Kadınların göklerde yükselmeyi hak ettiği Atatürk Türkiye’sinden sahiplendirilmesi gereken bir Türkiye’ye dönüştük. 1920’li yıllarda Türk kadınları hakim, öğretmen, mühendis, pilot olabilirken, 21. yüzyılda çalışma hakkımızı elimizden almak istiyorlar. 
Ülkemizde artık çocuklar ve kadınlar güvende değil. Afganların ve Pakistanlıların Türkiye’ye gelmeden önce internette arama motorundan “Türk kızları, Türk çocukları” gibi aramalar yaptığını dehşetle öğrendik. 

Sözün kısası; sandıklara gitmek, oy kullanmak zorundayız.

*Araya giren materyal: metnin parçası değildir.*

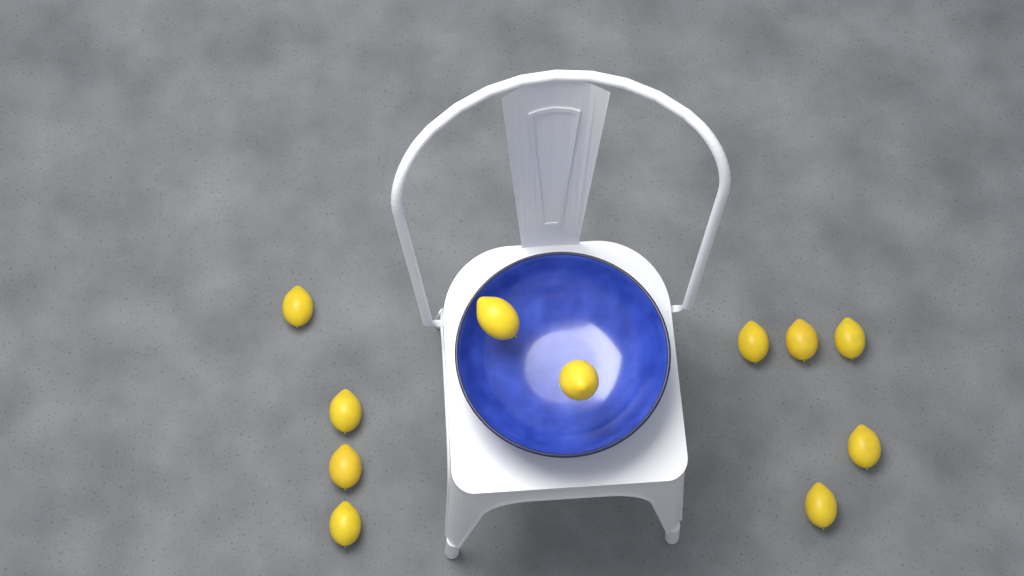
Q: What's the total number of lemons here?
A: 11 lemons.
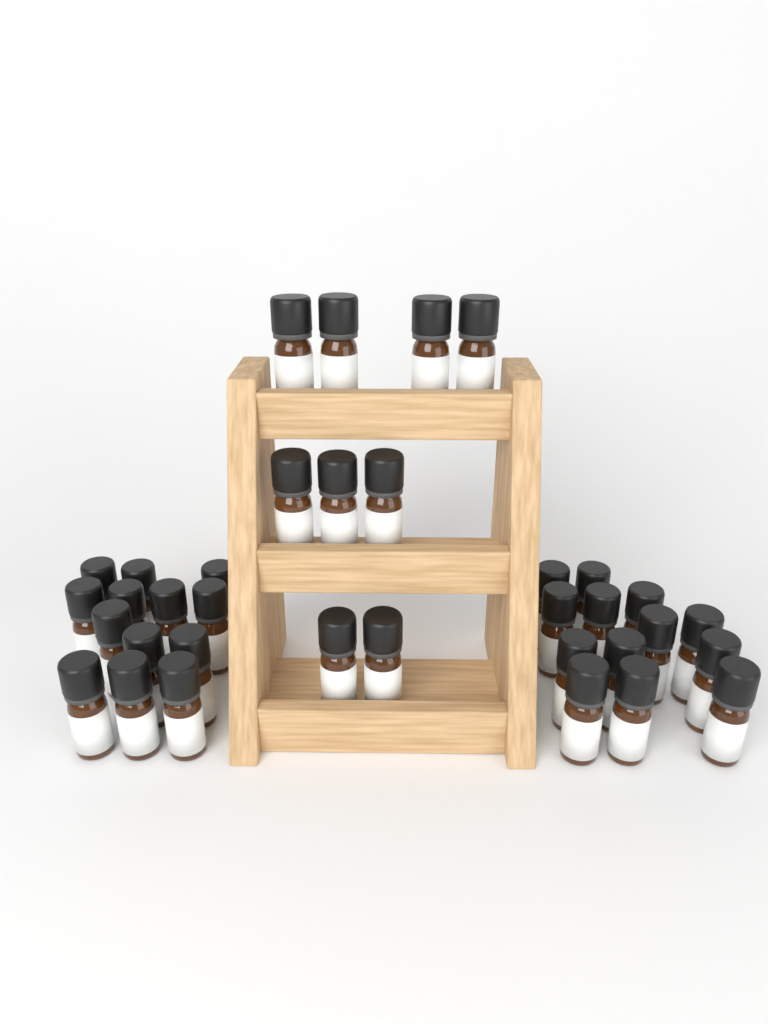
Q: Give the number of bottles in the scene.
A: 35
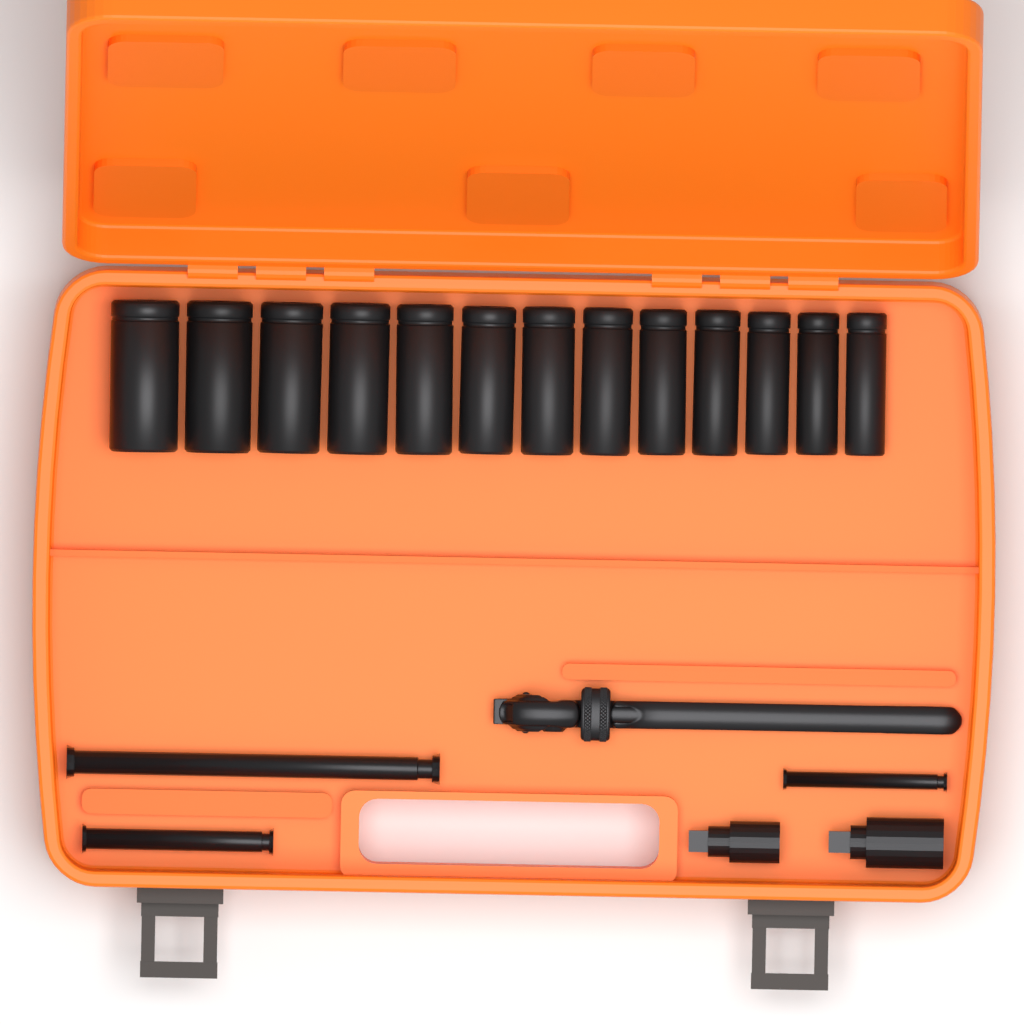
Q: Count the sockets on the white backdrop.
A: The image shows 13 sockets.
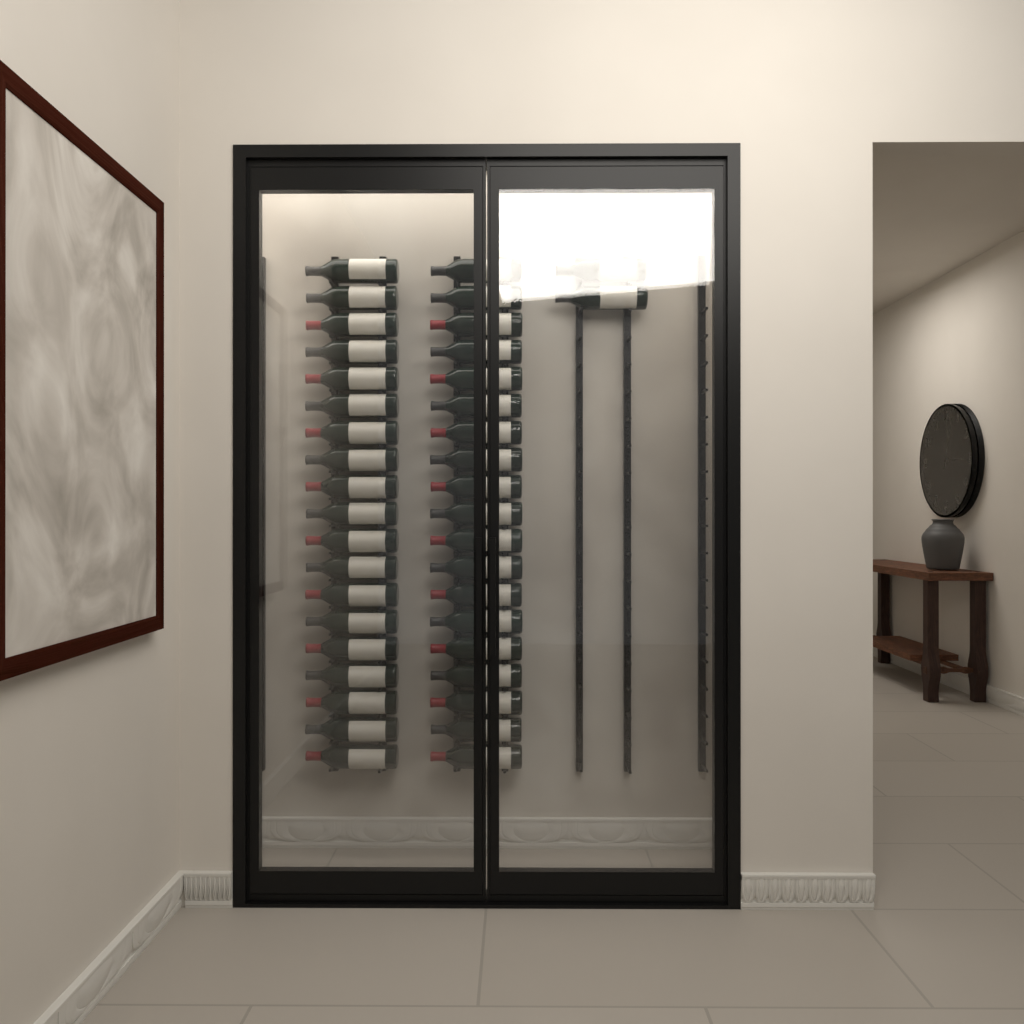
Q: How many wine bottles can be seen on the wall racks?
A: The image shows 40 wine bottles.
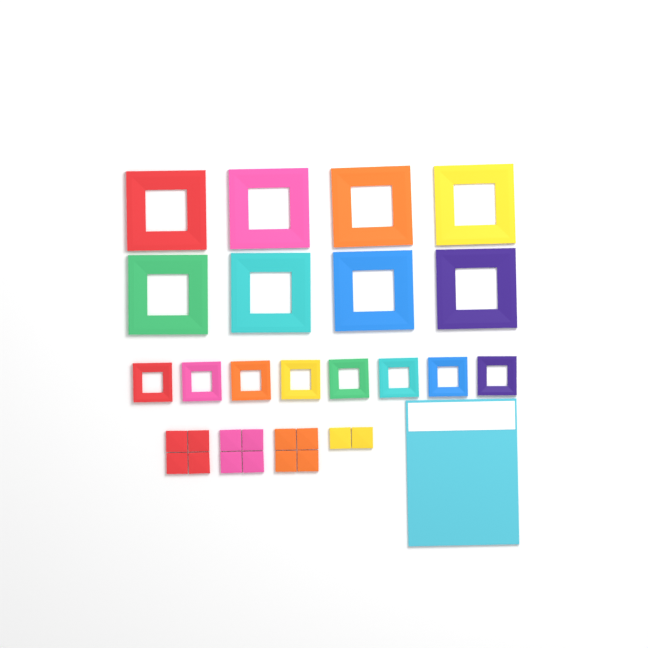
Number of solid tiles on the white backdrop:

Sadece oyumuzu kullanıp dönmek de yetmiyor, sandıklara sahip çıkmamız gerekiyor. Millet İttifakı olarak sandık güvenliği konusunda tüm tedbirlerimizi aldık. Her sandığa üç kadın müşahit çağrımıza ses veren herkese buradan bir kez daha teşekkür ediyorum. Haydi kadınlar, sandığa. 
Bize reva görülen cehennemin içine hapsolmuyoruz. Kadın örgütleri ile kararlı bir şekilde mücadeleyi büyütüyoruz. Biliyoruz ki; örgütlü gücümüz karşısında duramayacaklar. 
Bugün saat 11.00 itibariyle 300’ü aşkın bileşeni olan EŞİK Platformu ile bir sosyal medya mitingi yapıyoruz. #KararVer #OyVer ve #GeleceğineSahipÇık etiketleriyle paylaşımlar yapıyoruz. Lütfen siz de bize katılın, etiketleri paylaşın. 
Kadınların yaşam hakkı için, Medeni Kanun ile elde ettiğimiz haklarımızı korumak için, 6284 sayılı Kanun’un yürürlükte kalması için, çocuklarımızın zorla ve erken yaşta evlendirilmemesi için, gençlerin aydınlık yarınları için, istihdam dışına itilmememiz için, haklarımızı aradığımızda hakarete uğramamak için, hak, hukuk, adalet için, demokrasi için, Cumhuriyet değerlerimizi korumak için, haydi, kadınlar sandığa! 
Sandıklara sahip çıkalım! Hayatlarımıza, haklarımıza ve hayallerimize sahip çıkalım!”